- EXERCISE AIM: Work out how many lines in the following entries contain the string "input", and write only that number.

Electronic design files
*** Begin section ***
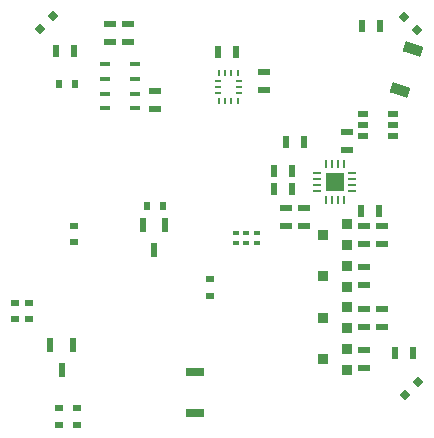
<source format=gtp>
G04 #@! TF.GenerationSoftware,KiCad,Pcbnew,(6.0.2-0)*
G04 #@! TF.CreationDate,2022-07-16T10:45:31+02:00*
G04 #@! TF.ProjectId,Crazyflie contol board,4372617a-7966-46c6-9965-20636f6e746f,2.2*
G04 #@! TF.SameCoordinates,Original*
G04 #@! TF.FileFunction,Paste,Top*
G04 #@! TF.FilePolarity,Positive*
%FSLAX46Y46*%
G04 Gerber Fmt 4.6, Leading zero omitted, Abs format (unit mm)*
G04 Created by KiCad (PCBNEW (6.0.2-0)) date 2022-07-16 10:45:31*
%MOMM*%
%LPD*%
G01*
G04 APERTURE LIST*
G04 Aperture macros list*
%AMRotRect*
0 Rectangle, with rotation*
0 The origin of the aperture is its center*
0 $1 length*
0 $2 width*
0 $3 Rotation angle, in degrees counterclockwise*
0 Add horizontal line*
21,1,$1,$2,0,0,$3*%
G04 Aperture macros list end*
%ADD10R,0.816864X0.816864*%
%ADD11R,0.899770X0.612038*%
%ADD12R,1.036320X0.548640*%
%ADD13R,0.548640X1.036320*%
%ADD14O,0.707136X0.178004*%
%ADD15O,0.178004X0.707136*%
%ADD16R,1.570330X1.570330*%
%ADD17RotRect,0.704698X0.704698X225.000000*%
%ADD18RotRect,0.704698X0.704698X135.000000*%
%ADD19RotRect,0.704698X0.704698X45.000000*%
%ADD20RotRect,1.570330X0.899770X162.000000*%
%ADD21R,0.899770X0.419404*%
%ADD22R,0.514502X0.321868*%
%ADD23R,0.707040X0.515040*%
%ADD24R,1.571040X0.707040*%
%ADD25R,0.515040X0.707040*%
%ADD26R,0.515040X1.187040*%
%ADD27R,0.179040X0.587040*%
%ADD28R,0.587040X0.179040*%
G04 APERTURE END LIST*
D10*
X147985480Y-103502460D03*
X150017480Y-104391460D03*
X150017480Y-102613460D03*
X147985480Y-107002580D03*
X150017480Y-107891580D03*
X150017480Y-106113580D03*
X147985480Y-110502700D03*
X150017480Y-111391700D03*
X150017480Y-109613700D03*
X147985480Y-114002820D03*
X150017480Y-114891820D03*
X150017480Y-113113820D03*
D11*
X151429720Y-93251020D03*
X151429720Y-94203520D03*
X151429720Y-95156020D03*
X153969720Y-95156020D03*
X153969720Y-94203520D03*
X153969720Y-93251020D03*
D12*
X152999440Y-111264700D03*
X152999440Y-109740700D03*
X143000000Y-91262000D03*
X143000000Y-89738000D03*
D13*
X140662660Y-88000000D03*
X139138660Y-88000000D03*
D12*
X131500880Y-85641180D03*
X131500880Y-87165180D03*
X129999740Y-85641180D03*
X129999740Y-87165180D03*
D13*
X155661360Y-113502440D03*
X154137360Y-113502440D03*
X152760680Y-101503480D03*
X151236680Y-101503480D03*
D12*
X152999440Y-104264460D03*
X152999440Y-102740460D03*
D13*
X125437900Y-87904320D03*
X126961900Y-87904320D03*
D12*
X151500840Y-114764820D03*
X151500840Y-113240820D03*
X151500840Y-111264700D03*
X151500840Y-109740700D03*
X151500840Y-107764580D03*
X151500840Y-106240580D03*
X151500840Y-104264460D03*
X151500840Y-102740460D03*
D14*
X150500080Y-99755960D03*
X150500080Y-99253040D03*
X150500080Y-98755200D03*
X150500080Y-98254820D03*
D15*
X149748240Y-97502980D03*
X149247860Y-97502980D03*
X148747480Y-97502980D03*
X148249640Y-97502980D03*
D14*
X147497800Y-98257360D03*
X147497800Y-98755200D03*
X147497800Y-99255580D03*
X147497800Y-99755960D03*
D15*
X148249640Y-100505260D03*
X148747480Y-100505260D03*
X149247860Y-100505260D03*
X149748240Y-100505260D03*
D16*
X148998940Y-99004120D03*
D17*
X156028635Y-115972345D03*
X154968965Y-117032015D03*
D18*
X155929575Y-86132915D03*
X154869905Y-85073245D03*
D19*
X124069865Y-86033855D03*
X125129535Y-84974185D03*
D12*
X149999700Y-94742000D03*
X149999700Y-96266000D03*
X144899380Y-102765860D03*
X144899380Y-101241860D03*
D13*
X145361660Y-99603560D03*
X143837660Y-99603560D03*
X151338280Y-85803740D03*
X152862280Y-85803740D03*
D12*
X146400520Y-102765860D03*
X146400520Y-101241860D03*
D13*
X143837660Y-98102420D03*
X145361660Y-98102420D03*
X144838420Y-95603060D03*
X146362420Y-95603060D03*
D20*
X154543524Y-91214700D03*
X155656516Y-87789260D03*
D12*
X133799580Y-91340940D03*
X133799580Y-92864940D03*
D21*
X129550160Y-89029540D03*
X129550160Y-90279220D03*
X129550160Y-91528900D03*
X129550160Y-92778580D03*
X132049520Y-92778580D03*
X132049520Y-91528900D03*
X132059680Y-90279220D03*
X132049520Y-89029540D03*
D22*
X142400020Y-103299260D03*
X142400020Y-104198420D03*
X141500860Y-103299260D03*
X141500860Y-104198420D03*
X140599160Y-103299260D03*
X140599160Y-104198420D03*
D23*
X138430000Y-107250000D03*
X138430000Y-108650000D03*
D24*
X137160000Y-115140000D03*
X137160000Y-118540000D03*
D23*
X127150000Y-118150000D03*
X127150000Y-119550000D03*
X125684280Y-118150000D03*
X125684280Y-119550000D03*
D25*
X125645720Y-90713560D03*
X127045720Y-90713560D03*
D23*
X123139200Y-109227160D03*
X123139200Y-110627160D03*
X126888240Y-104129840D03*
X126888240Y-102729840D03*
X121889520Y-109231200D03*
X121889520Y-110631200D03*
D25*
X133082840Y-101086920D03*
X134482840Y-101086920D03*
D26*
X126832400Y-112819760D03*
X124932400Y-112819760D03*
X125882400Y-114919760D03*
X134655560Y-102676960D03*
X132755560Y-102676960D03*
X133705560Y-104776960D03*
D27*
X139200000Y-92175000D03*
X139750000Y-92175000D03*
X140250000Y-92175000D03*
X140800000Y-92175000D03*
D28*
X140925000Y-91500000D03*
X140925000Y-91000000D03*
X140925000Y-90500000D03*
D27*
X140800000Y-89825000D03*
X140250000Y-89825000D03*
X139750000Y-89825000D03*
X139200000Y-89825000D03*
D28*
X139075000Y-90500000D03*
X139075000Y-91000000D03*
X139075000Y-91500000D03*
M02*

</source>
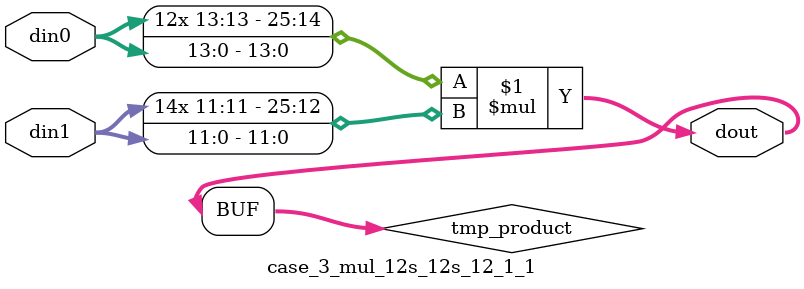
<source format=v>

`timescale 1 ns / 1 ps

 module case_3_mul_12s_12s_12_1_1(din0, din1, dout);
parameter ID = 1;
parameter NUM_STAGE = 0;
parameter din0_WIDTH = 14;
parameter din1_WIDTH = 12;
parameter dout_WIDTH = 26;

input [din0_WIDTH - 1 : 0] din0; 
input [din1_WIDTH - 1 : 0] din1; 
output [dout_WIDTH - 1 : 0] dout;

wire signed [dout_WIDTH - 1 : 0] tmp_product;



























assign tmp_product = $signed(din0) * $signed(din1);








assign dout = tmp_product;





















endmodule

</source>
*** End section ***
- ANSWER SPACE: 2